Dataset records
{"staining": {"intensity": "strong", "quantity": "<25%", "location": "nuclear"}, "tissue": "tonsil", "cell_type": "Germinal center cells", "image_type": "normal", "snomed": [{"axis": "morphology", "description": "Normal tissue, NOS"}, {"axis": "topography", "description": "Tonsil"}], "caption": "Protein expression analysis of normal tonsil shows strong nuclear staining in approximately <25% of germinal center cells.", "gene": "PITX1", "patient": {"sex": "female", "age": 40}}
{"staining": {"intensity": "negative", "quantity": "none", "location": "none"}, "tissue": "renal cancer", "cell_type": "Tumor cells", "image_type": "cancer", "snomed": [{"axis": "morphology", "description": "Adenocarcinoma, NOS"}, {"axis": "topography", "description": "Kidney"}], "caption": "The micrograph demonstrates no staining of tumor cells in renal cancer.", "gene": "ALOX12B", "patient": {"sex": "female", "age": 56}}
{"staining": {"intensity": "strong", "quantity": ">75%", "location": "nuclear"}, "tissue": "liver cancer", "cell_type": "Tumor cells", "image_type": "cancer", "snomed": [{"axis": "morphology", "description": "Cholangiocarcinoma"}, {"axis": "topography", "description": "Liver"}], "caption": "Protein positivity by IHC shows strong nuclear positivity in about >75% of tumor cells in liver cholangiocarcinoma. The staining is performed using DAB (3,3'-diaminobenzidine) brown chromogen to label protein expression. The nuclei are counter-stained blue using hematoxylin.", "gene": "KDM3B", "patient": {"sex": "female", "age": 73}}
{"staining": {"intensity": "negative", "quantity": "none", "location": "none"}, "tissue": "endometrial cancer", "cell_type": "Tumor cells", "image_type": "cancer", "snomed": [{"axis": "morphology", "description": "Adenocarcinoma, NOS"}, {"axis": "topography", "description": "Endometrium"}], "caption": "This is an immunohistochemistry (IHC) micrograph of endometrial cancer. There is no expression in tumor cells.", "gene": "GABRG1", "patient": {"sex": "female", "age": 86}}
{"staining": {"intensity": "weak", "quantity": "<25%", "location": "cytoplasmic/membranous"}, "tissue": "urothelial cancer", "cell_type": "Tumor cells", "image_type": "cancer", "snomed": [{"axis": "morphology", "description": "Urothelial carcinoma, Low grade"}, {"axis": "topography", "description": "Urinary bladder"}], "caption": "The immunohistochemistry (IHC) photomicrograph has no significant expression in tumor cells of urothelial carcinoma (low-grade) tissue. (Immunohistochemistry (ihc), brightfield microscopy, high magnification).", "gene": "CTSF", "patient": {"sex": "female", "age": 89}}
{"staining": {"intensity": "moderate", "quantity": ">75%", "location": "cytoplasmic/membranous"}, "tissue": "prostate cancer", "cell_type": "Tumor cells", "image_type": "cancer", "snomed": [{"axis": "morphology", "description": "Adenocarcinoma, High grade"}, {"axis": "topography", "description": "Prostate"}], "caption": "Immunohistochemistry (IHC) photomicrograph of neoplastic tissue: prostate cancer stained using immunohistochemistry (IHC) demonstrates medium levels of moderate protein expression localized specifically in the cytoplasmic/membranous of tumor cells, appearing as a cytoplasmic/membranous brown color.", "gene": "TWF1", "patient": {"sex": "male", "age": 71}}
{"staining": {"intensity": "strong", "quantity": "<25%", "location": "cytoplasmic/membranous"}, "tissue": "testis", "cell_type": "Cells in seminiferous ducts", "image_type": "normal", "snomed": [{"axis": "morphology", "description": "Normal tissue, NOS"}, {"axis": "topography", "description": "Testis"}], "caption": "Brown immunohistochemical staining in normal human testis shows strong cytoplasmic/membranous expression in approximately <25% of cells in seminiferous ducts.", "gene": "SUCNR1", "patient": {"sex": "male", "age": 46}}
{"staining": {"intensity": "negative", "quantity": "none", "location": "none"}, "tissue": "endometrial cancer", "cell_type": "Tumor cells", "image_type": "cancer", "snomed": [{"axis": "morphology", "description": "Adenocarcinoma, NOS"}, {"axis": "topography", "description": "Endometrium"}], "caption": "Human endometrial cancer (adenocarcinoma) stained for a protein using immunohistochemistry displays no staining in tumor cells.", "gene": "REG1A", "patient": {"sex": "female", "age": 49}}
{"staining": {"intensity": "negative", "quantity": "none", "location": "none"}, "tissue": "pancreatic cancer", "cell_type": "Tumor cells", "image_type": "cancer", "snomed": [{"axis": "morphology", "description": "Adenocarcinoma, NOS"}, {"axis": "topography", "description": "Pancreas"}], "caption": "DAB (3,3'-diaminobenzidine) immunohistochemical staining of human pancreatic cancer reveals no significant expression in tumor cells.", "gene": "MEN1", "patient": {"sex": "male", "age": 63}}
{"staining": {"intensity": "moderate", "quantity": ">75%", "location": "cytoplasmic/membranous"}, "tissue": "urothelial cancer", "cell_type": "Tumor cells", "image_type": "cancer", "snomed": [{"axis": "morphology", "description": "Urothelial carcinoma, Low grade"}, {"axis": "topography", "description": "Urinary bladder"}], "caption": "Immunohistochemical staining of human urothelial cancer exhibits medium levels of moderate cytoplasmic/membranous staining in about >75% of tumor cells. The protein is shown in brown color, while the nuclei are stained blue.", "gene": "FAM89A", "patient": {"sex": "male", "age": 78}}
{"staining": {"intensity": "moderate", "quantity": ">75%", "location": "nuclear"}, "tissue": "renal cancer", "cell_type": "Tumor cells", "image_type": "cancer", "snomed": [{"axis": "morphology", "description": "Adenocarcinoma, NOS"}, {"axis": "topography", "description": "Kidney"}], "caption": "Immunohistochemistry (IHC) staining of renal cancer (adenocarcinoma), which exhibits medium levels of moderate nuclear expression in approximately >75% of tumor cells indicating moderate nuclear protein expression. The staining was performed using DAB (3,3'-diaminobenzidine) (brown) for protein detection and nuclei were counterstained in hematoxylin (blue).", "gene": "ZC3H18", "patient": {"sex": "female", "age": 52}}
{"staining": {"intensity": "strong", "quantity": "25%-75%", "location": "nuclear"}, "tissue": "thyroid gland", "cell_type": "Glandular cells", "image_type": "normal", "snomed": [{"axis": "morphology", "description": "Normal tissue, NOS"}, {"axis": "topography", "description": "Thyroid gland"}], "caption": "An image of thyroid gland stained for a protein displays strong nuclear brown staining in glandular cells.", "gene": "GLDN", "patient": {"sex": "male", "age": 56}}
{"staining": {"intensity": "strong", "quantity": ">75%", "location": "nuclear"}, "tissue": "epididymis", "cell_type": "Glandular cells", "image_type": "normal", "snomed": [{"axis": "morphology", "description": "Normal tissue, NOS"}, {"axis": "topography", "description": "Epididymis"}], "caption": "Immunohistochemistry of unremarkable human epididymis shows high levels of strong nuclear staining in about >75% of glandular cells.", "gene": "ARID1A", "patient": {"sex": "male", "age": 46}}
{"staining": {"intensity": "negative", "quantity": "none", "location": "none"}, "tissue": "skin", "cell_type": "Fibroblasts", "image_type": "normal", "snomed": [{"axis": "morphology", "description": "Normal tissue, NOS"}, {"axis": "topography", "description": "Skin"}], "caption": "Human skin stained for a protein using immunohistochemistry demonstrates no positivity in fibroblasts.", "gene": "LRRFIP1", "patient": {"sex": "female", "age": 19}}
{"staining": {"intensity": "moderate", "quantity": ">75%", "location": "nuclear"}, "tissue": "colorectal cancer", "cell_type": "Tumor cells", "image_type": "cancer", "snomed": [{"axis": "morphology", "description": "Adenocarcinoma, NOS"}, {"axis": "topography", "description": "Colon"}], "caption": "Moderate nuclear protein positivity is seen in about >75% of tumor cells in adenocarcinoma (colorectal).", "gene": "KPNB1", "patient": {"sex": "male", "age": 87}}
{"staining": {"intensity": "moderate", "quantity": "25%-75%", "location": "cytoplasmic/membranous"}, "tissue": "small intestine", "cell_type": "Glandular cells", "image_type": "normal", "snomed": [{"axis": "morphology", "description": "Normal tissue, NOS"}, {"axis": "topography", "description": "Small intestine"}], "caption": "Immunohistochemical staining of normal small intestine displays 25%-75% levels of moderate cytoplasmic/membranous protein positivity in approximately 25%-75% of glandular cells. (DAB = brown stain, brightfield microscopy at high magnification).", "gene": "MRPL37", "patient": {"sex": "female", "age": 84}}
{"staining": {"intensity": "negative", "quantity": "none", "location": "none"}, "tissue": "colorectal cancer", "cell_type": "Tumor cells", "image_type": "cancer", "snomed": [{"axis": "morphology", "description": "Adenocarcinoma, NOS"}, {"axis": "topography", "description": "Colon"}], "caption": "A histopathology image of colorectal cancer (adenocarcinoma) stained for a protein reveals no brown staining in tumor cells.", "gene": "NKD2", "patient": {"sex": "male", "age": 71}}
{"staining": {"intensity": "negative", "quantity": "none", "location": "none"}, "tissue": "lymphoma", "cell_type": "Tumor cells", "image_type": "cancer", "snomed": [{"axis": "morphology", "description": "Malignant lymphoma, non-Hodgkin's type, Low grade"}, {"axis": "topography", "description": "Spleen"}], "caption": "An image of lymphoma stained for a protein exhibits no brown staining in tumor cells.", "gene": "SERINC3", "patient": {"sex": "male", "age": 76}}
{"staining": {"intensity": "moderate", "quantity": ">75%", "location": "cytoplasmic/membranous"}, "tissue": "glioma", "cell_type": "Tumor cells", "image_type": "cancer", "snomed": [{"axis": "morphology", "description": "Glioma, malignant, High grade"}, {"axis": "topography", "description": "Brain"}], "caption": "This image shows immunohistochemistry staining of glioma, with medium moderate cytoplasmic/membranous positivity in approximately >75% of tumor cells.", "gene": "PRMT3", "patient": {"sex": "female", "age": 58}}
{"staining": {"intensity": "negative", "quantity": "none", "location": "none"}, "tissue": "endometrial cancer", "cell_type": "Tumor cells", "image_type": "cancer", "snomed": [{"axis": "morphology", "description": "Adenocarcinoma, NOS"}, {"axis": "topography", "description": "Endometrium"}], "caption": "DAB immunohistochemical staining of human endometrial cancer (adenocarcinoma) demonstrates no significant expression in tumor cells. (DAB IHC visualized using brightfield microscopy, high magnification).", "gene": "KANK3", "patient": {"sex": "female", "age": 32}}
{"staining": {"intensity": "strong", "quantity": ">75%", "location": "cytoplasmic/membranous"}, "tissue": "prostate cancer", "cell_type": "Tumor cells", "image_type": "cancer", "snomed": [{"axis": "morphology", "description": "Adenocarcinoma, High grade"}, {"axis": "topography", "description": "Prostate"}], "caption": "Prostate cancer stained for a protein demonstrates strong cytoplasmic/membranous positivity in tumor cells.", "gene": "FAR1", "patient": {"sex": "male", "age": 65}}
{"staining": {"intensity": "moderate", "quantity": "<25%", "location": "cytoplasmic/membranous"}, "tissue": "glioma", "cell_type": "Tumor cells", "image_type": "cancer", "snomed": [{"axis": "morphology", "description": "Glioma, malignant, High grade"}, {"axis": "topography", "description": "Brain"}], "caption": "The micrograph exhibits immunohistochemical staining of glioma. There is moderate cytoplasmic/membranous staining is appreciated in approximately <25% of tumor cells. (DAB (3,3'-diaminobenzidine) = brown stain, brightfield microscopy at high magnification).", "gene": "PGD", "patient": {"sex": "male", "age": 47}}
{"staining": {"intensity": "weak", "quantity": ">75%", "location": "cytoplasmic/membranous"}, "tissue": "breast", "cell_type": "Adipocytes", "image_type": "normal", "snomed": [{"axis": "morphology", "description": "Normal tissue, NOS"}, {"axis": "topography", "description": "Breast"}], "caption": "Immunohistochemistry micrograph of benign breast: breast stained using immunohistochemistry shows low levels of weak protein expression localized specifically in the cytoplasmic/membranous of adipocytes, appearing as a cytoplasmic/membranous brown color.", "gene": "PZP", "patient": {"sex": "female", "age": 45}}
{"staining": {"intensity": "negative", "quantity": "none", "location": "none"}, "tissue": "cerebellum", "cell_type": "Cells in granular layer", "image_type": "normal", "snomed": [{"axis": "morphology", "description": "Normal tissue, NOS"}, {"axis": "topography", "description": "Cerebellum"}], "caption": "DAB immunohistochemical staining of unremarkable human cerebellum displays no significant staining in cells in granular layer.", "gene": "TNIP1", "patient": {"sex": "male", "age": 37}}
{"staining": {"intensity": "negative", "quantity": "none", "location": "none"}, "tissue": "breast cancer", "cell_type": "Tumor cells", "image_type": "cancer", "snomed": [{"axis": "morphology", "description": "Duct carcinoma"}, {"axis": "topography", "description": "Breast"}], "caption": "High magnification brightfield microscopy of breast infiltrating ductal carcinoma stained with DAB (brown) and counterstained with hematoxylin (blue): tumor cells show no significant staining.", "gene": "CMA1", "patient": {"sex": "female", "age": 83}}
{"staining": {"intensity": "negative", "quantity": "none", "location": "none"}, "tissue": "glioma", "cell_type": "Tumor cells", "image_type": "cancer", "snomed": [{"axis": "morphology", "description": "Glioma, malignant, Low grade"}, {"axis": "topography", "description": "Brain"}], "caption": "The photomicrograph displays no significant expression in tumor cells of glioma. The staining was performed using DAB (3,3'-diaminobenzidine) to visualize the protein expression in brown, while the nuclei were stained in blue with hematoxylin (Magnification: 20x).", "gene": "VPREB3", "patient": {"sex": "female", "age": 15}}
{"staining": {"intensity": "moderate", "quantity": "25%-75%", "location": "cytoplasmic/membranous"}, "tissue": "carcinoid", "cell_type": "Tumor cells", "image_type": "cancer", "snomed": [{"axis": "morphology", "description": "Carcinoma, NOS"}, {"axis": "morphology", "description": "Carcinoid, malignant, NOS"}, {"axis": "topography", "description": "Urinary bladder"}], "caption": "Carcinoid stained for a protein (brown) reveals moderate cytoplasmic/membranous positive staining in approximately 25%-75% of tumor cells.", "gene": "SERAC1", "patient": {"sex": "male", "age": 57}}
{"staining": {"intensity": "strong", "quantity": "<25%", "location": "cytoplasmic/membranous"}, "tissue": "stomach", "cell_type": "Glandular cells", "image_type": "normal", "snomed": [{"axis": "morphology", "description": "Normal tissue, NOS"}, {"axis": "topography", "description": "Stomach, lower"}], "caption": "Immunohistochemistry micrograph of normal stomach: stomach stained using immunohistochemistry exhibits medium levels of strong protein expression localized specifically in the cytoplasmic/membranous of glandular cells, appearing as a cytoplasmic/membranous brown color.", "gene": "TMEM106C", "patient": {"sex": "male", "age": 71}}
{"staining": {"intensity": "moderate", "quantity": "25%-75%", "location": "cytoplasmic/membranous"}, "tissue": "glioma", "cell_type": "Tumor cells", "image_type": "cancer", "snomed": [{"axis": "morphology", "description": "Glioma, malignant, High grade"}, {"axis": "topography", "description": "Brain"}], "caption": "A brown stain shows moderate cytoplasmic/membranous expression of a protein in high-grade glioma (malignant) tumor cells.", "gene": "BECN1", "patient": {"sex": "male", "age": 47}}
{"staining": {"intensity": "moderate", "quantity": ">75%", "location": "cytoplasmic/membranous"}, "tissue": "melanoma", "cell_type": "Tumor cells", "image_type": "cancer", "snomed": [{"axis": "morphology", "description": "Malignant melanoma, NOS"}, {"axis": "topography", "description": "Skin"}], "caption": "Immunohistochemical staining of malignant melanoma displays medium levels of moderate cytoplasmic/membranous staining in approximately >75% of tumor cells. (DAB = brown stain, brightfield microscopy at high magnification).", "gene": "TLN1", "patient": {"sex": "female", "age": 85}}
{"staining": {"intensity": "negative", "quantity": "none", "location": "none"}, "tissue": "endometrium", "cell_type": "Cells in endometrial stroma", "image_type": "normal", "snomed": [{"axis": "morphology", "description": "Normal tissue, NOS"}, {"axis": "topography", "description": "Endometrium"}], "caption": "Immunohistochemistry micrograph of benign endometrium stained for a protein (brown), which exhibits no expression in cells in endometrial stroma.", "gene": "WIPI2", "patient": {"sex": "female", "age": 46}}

#### [Work request]
Return exactly, and only, the lines above starting at the line that contains "immunohistochemical staining in" and ending at the line that contains "(3,3'-diaminobenzidine) immunohistochemical staining".

#### [Solved exercise]
{"staining": {"intensity": "strong", "quantity": "<25%", "location": "cytoplasmic/membranous"}, "tissue": "testis", "cell_type": "Cells in seminiferous ducts", "image_type": "normal", "snomed": [{"axis": "morphology", "description": "Normal tissue, NOS"}, {"axis": "topography", "description": "Testis"}], "caption": "Brown immunohistochemical staining in normal human testis shows strong cytoplasmic/membranous expression in approximately <25% of cells in seminiferous ducts.", "gene": "SUCNR1", "patient": {"sex": "male", "age": 46}}
{"staining": {"intensity": "negative", "quantity": "none", "location": "none"}, "tissue": "endometrial cancer", "cell_type": "Tumor cells", "image_type": "cancer", "snomed": [{"axis": "morphology", "description": "Adenocarcinoma, NOS"}, {"axis": "topography", "description": "Endometrium"}], "caption": "Human endometrial cancer (adenocarcinoma) stained for a protein using immunohistochemistry displays no staining in tumor cells.", "gene": "REG1A", "patient": {"sex": "female", "age": 49}}
{"staining": {"intensity": "negative", "quantity": "none", "location": "none"}, "tissue": "pancreatic cancer", "cell_type": "Tumor cells", "image_type": "cancer", "snomed": [{"axis": "morphology", "description": "Adenocarcinoma, NOS"}, {"axis": "topography", "description": "Pancreas"}], "caption": "DAB (3,3'-diaminobenzidine) immunohistochemical staining of human pancreatic cancer reveals no significant expression in tumor cells.", "gene": "MEN1", "patient": {"sex": "male", "age": 63}}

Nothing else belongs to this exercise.